Slow and Steady Wins the Race

Lori Boxer
Weight★No★More℠ Diet Center

(c) Aleutie Fotosearch_k33582378

 

You want to lose weight.

 

You want it to be quick.

 

You want it to be easy.

 

You wish you could just wake up one day and the extra weight would be gone.

 

You may be tired of having to keep focusing on weight loss.

 

You may be bored with working on your weight goals.

 

And you might even convince yourself that you’re not really quitting; you’re just going to take a “self-care” break.

 

There’s no such thing as “taking a break” when it comes to the NECESSITY of losing weight.

 

And the main reason this thinking starts taking hold is because you think your progress is too slow.

 

You want your weight loss to be fast because:

 

😮 You may have expectations from the media and advertisements which tell us all kinds of unrealistic things like . . . lose 10 lbs. in 10 days.

 

😮 Or you might hear about a radical, extreme diet that you know you can only do for a few days, but you tell yourself that if you can just hold on, it will be worth it.

 

It’s ideas like these that create unrealistic expectations that weight loss should be happening fast.

 

You might think the more extreme the better.

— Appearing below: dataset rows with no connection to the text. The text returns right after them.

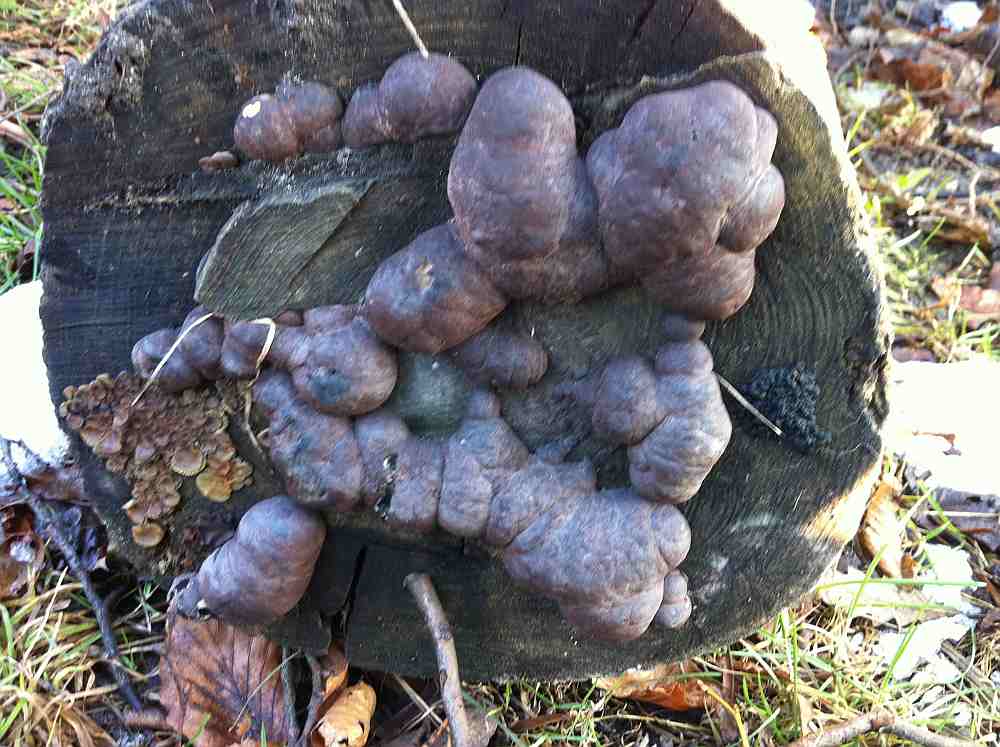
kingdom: Fungi
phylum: Ascomycota
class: Sordariomycetes
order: Xylariales
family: Hypoxylaceae
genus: Daldinia
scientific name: Daldinia concentrica
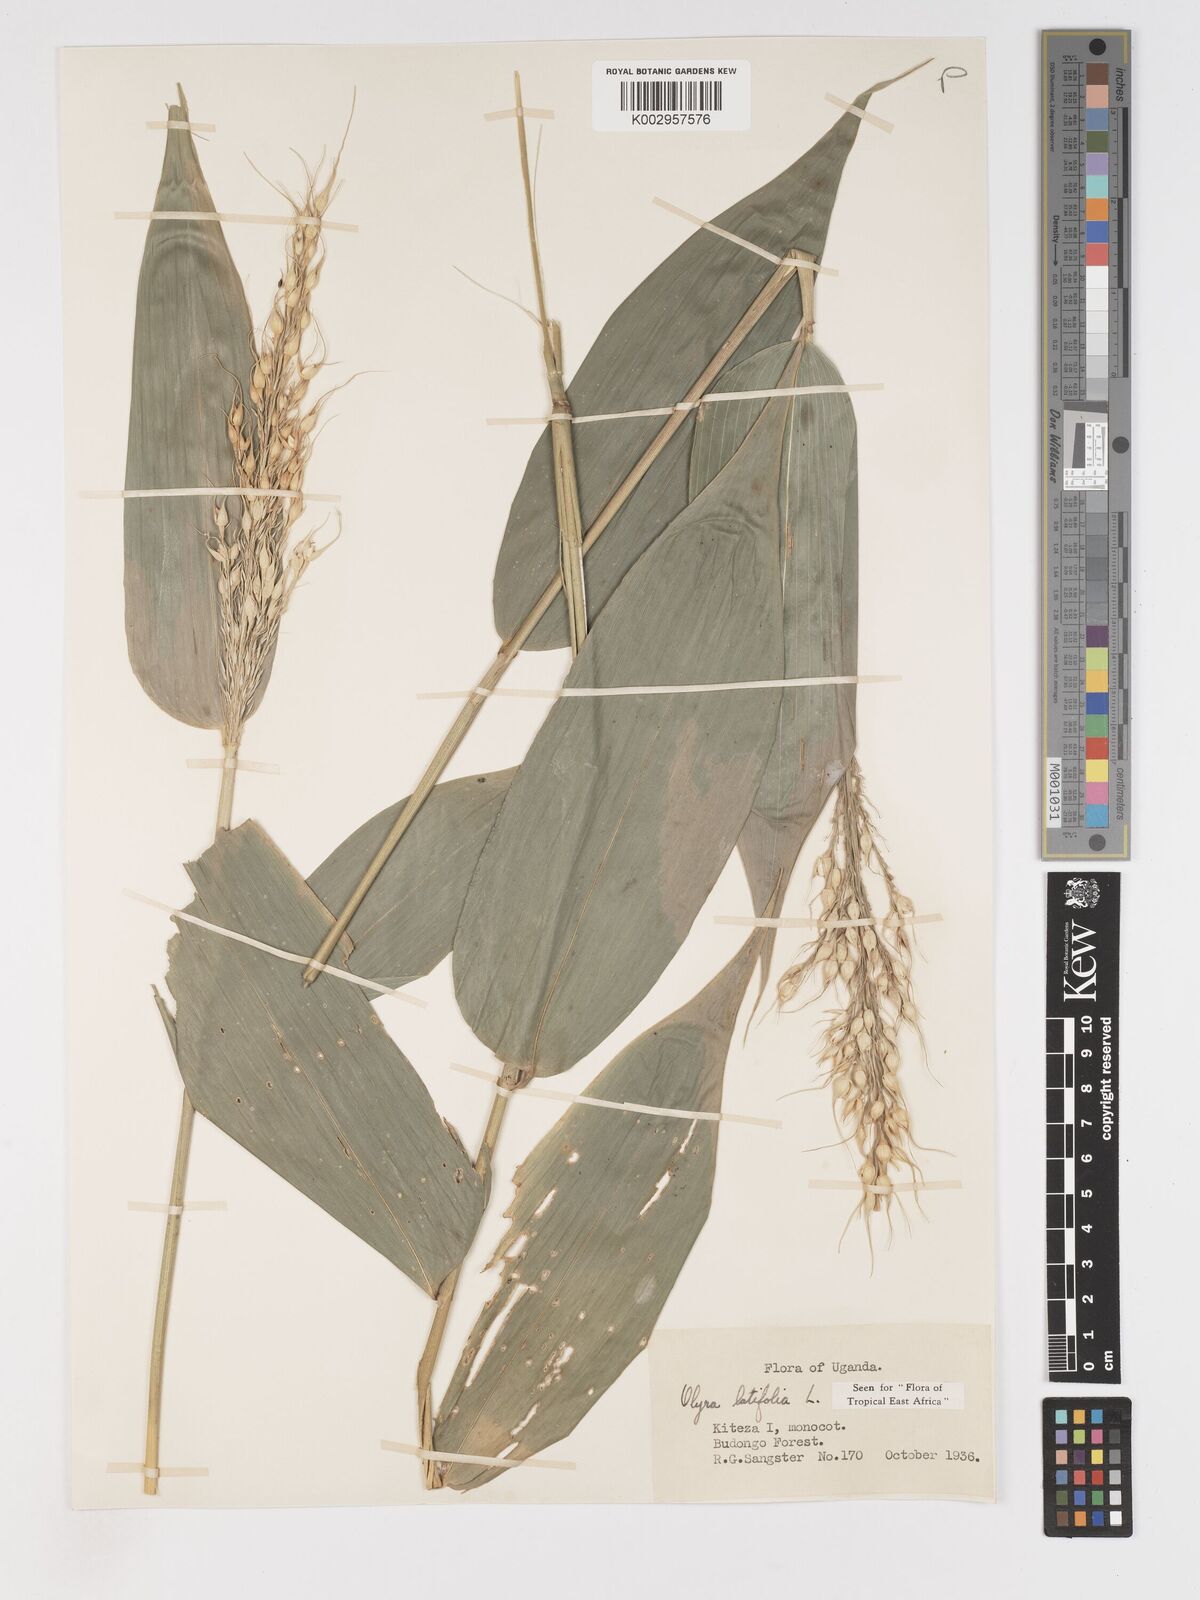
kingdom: Plantae
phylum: Tracheophyta
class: Liliopsida
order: Poales
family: Poaceae
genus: Olyra
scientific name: Olyra latifolia
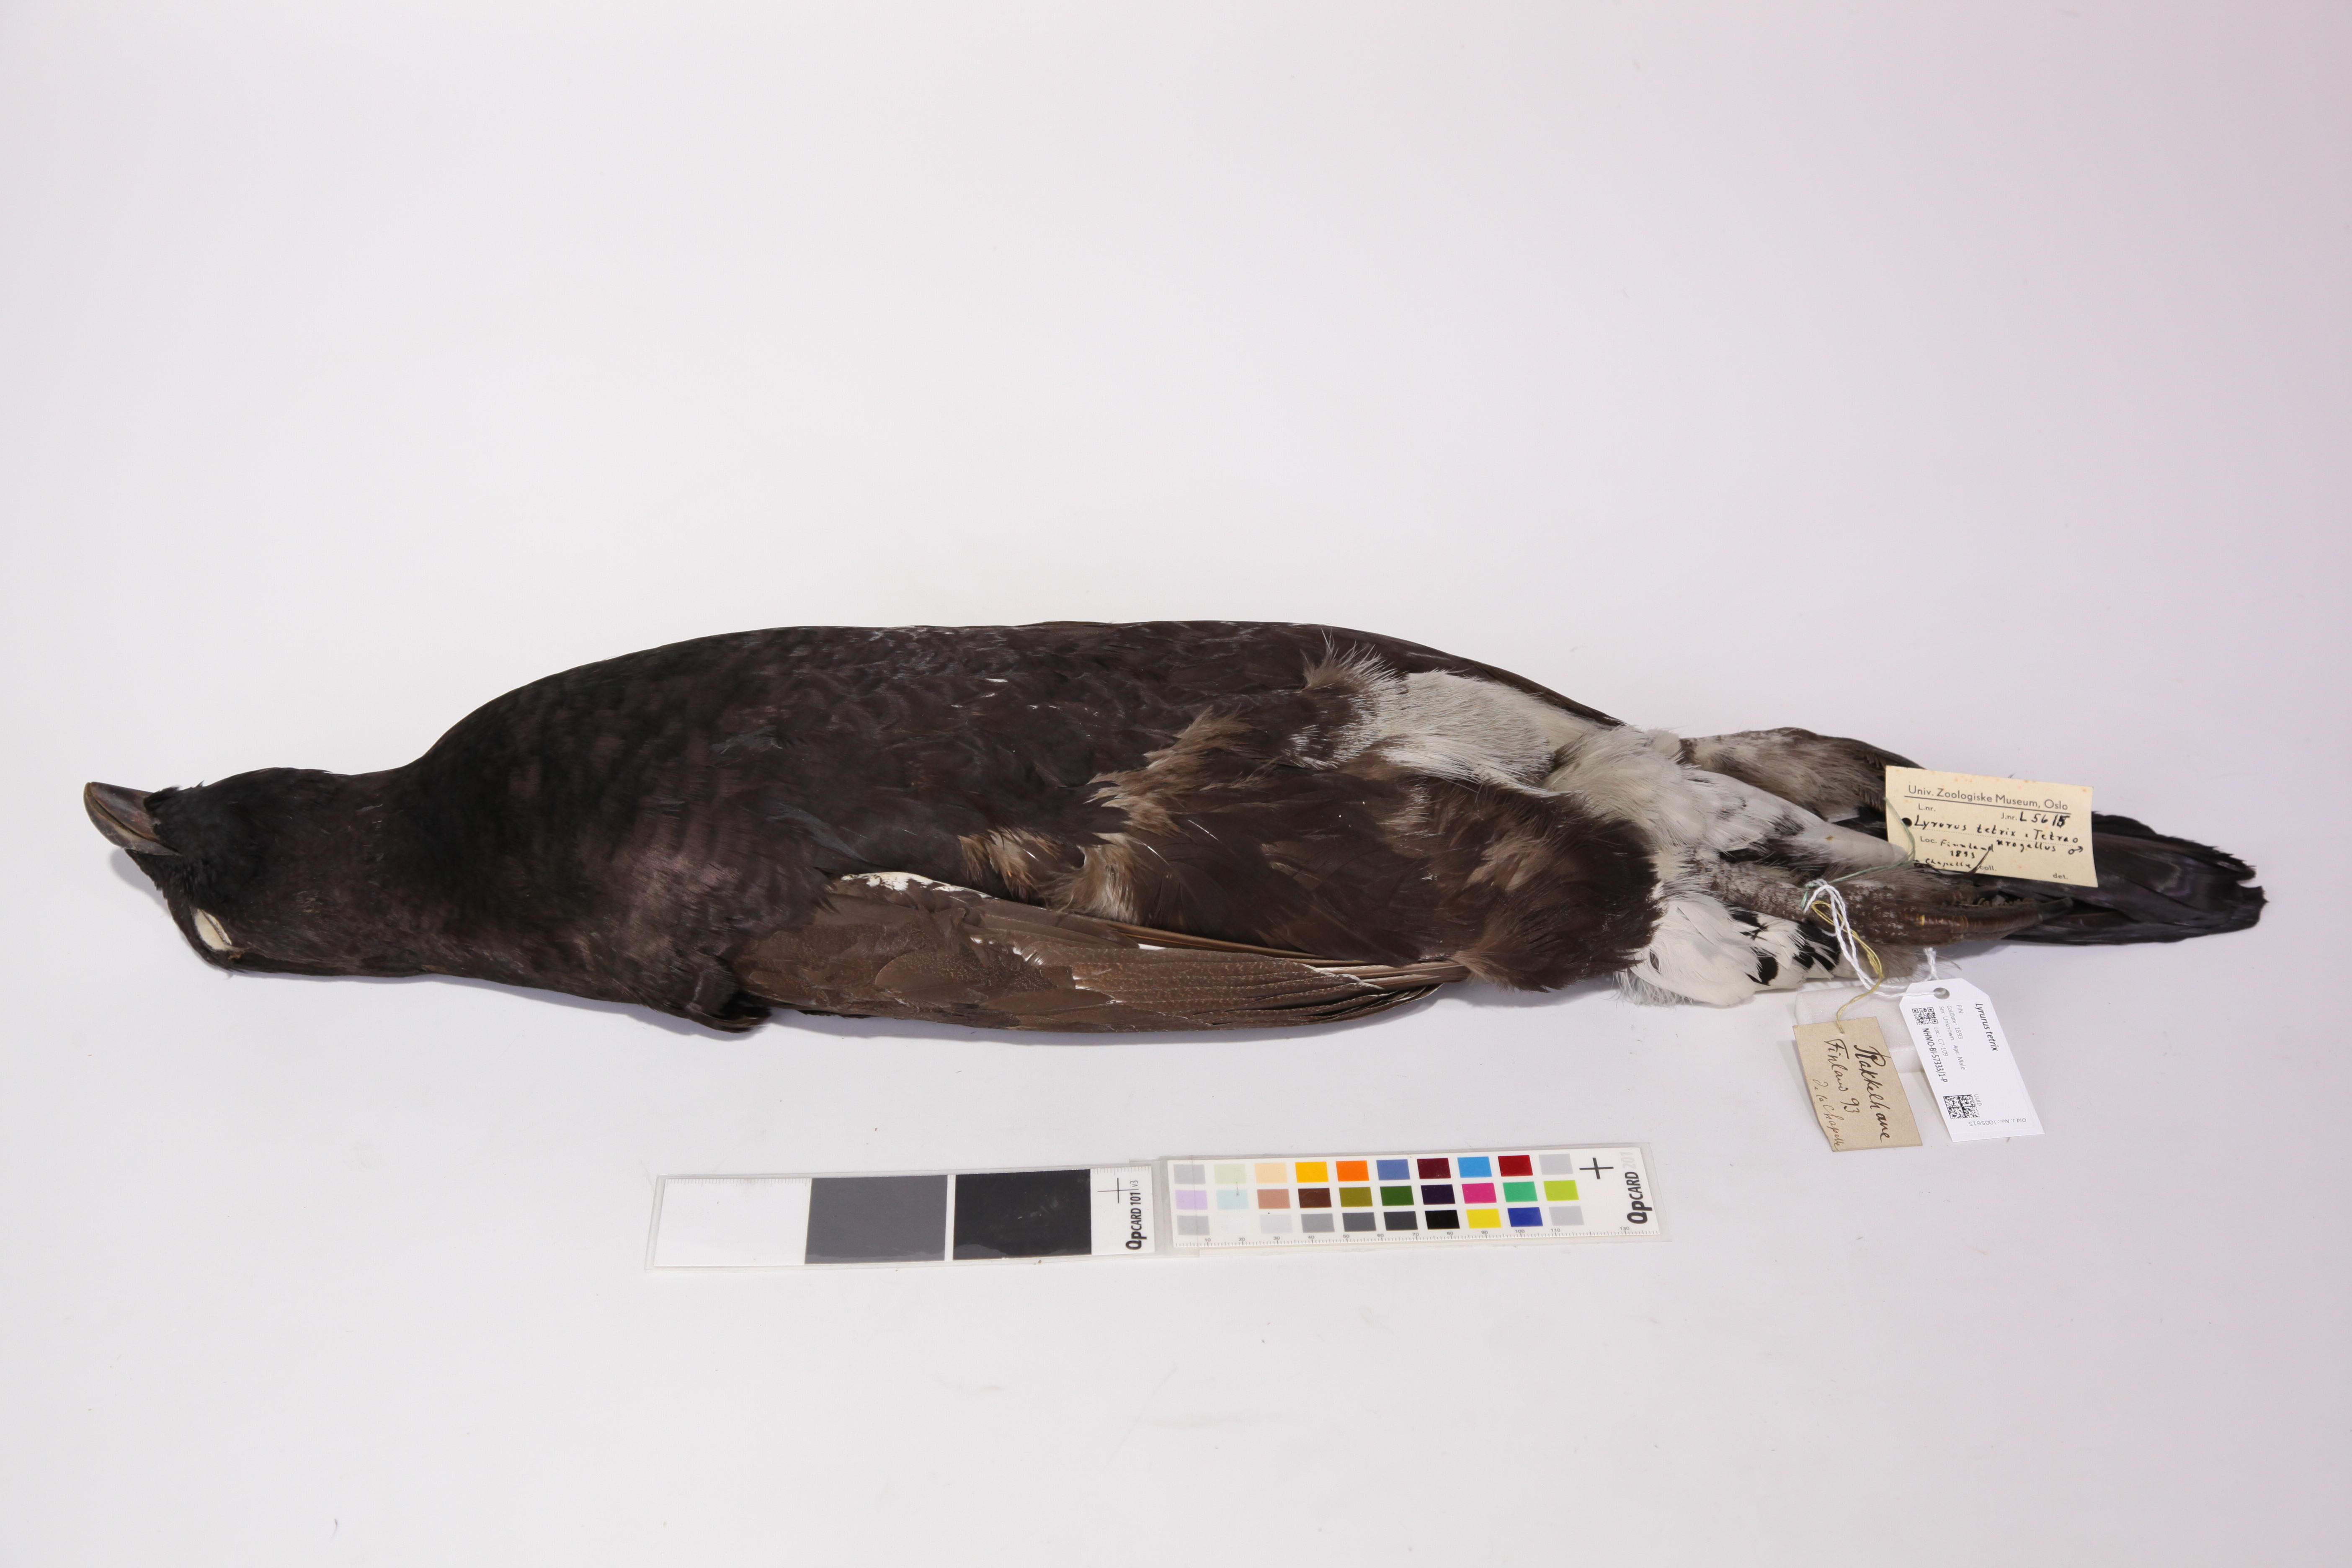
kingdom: Animalia
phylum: Chordata
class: Aves
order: Galliformes
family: Phasianidae
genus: Lyrurus
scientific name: Lyrurus
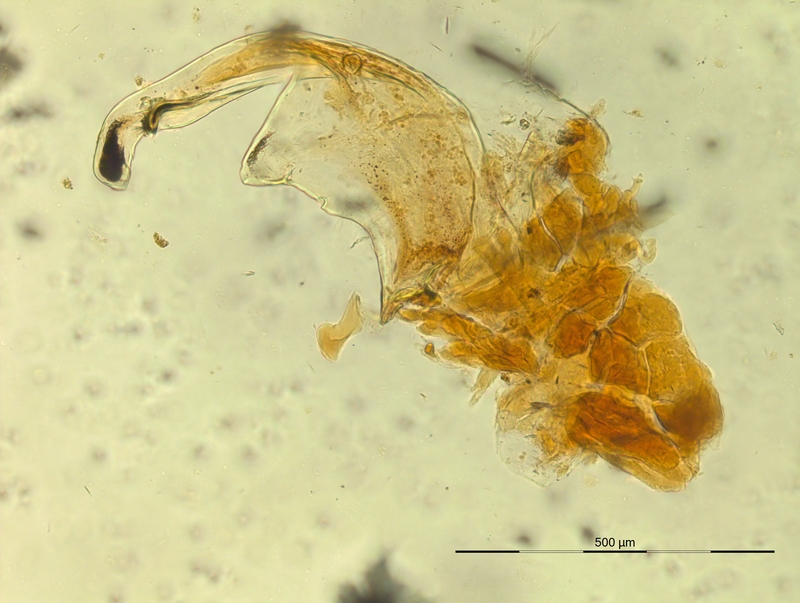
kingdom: Animalia
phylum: Arthropoda
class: Diplopoda
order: Chordeumatida
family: Craspedosomatidae
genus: Pterygophorosoma
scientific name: Pterygophorosoma alticolum
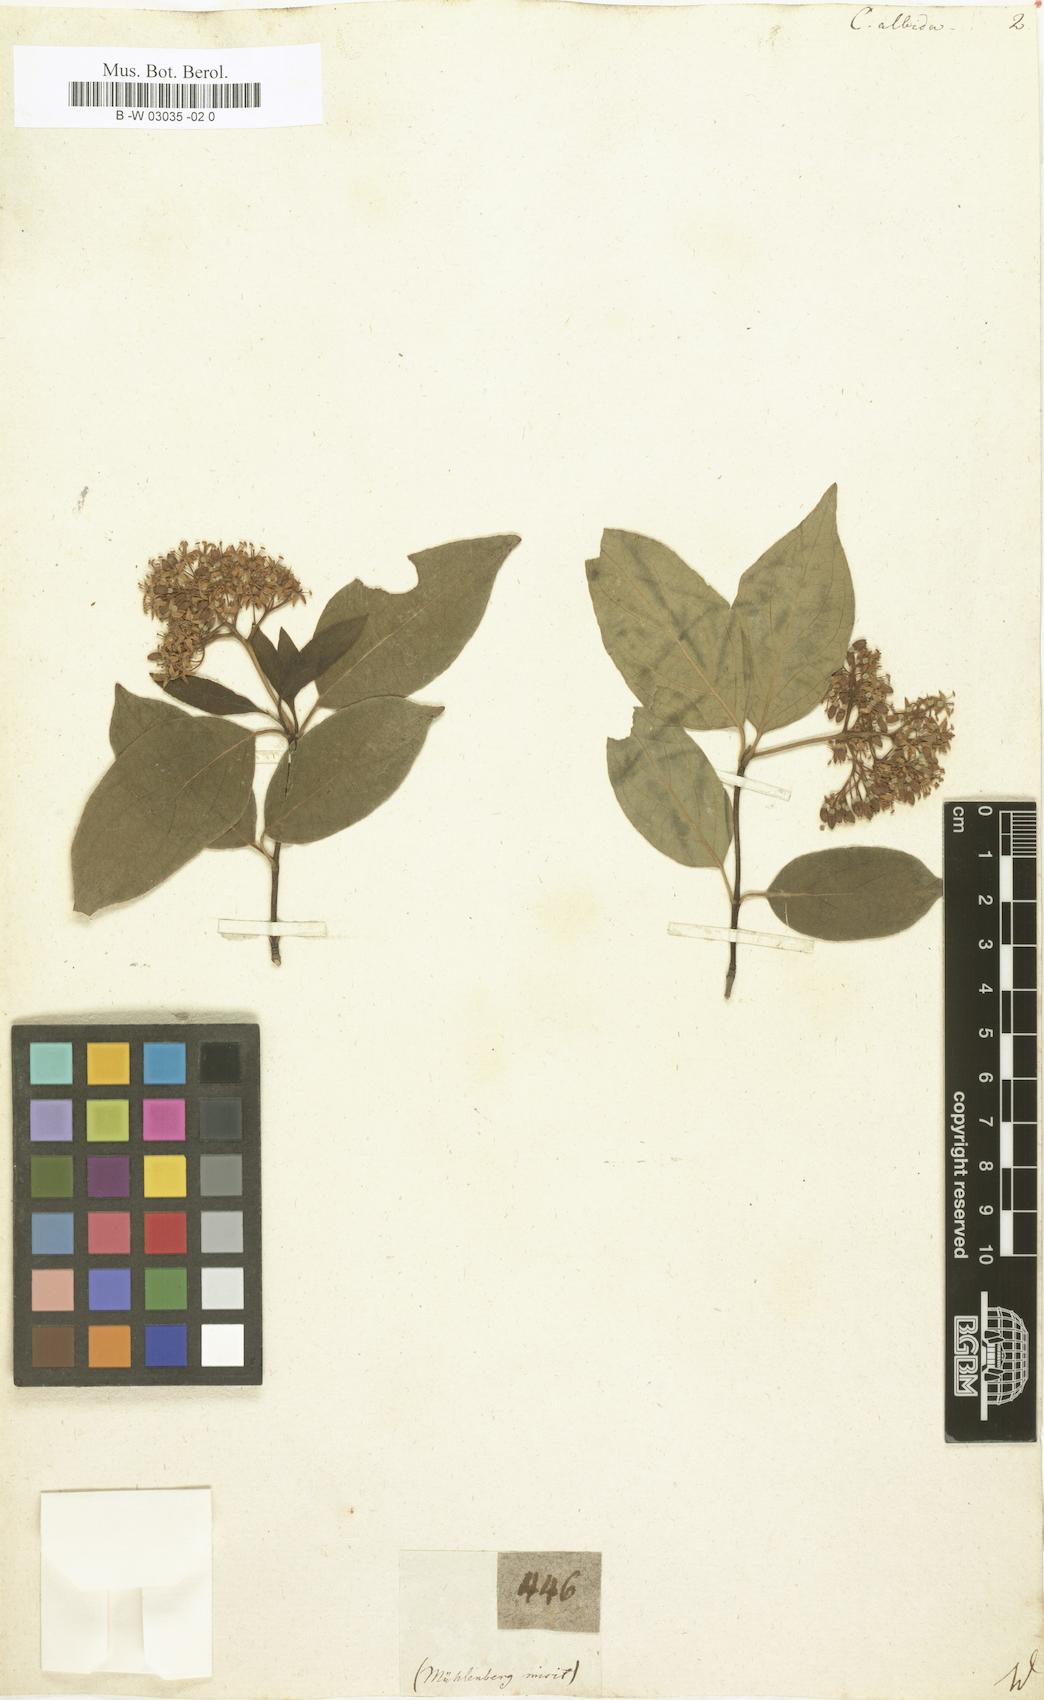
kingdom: Plantae
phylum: Tracheophyta
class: Magnoliopsida
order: Cornales
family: Cornaceae
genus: Cornus
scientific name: Cornus racemosa
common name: Panicled dogwood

And the faster the better.

 

In fact, weight loss should never happen fast.

 

In fact, slow weight loss is better for your health and proven more sustainable.

 

When you lose large amounts of weight, your resting metabolic rate – the energy you burn at rest – will lower. Keeping your resting metabolic rate high is essential for keeping the weight off.

 

Unfortunately, once it slows down, your resting metabolic rate doesn’t recover to the level it was pre-dieting even after you regain weight . . . and you will regain weight each time you fad diet.

 

However, research confirms that slow weight loss preserves your resting metabolic rate compared with rapid weight loss.

 

Losing weight slowly is an indicator of two important things:

 

(1)  That you’re losing fat, not muscle.

 

(2)  That you’re making slow and steady changes to your behaviors that are likely to stick for life.

 

Regardless of whether you have 10 pounds to lose or 110 pounds to lose, the best strategy is to start building healthy lifestyle habits—not just for a short-term fix, but for good. And that means making peace with slow because slow leads to permanent. And permanent weight loss is what you really want.

 

As I tell clients in the office every day:

 

Slim is a life management skill.

 

You’ve got to do it every day. Like brushing your teeth.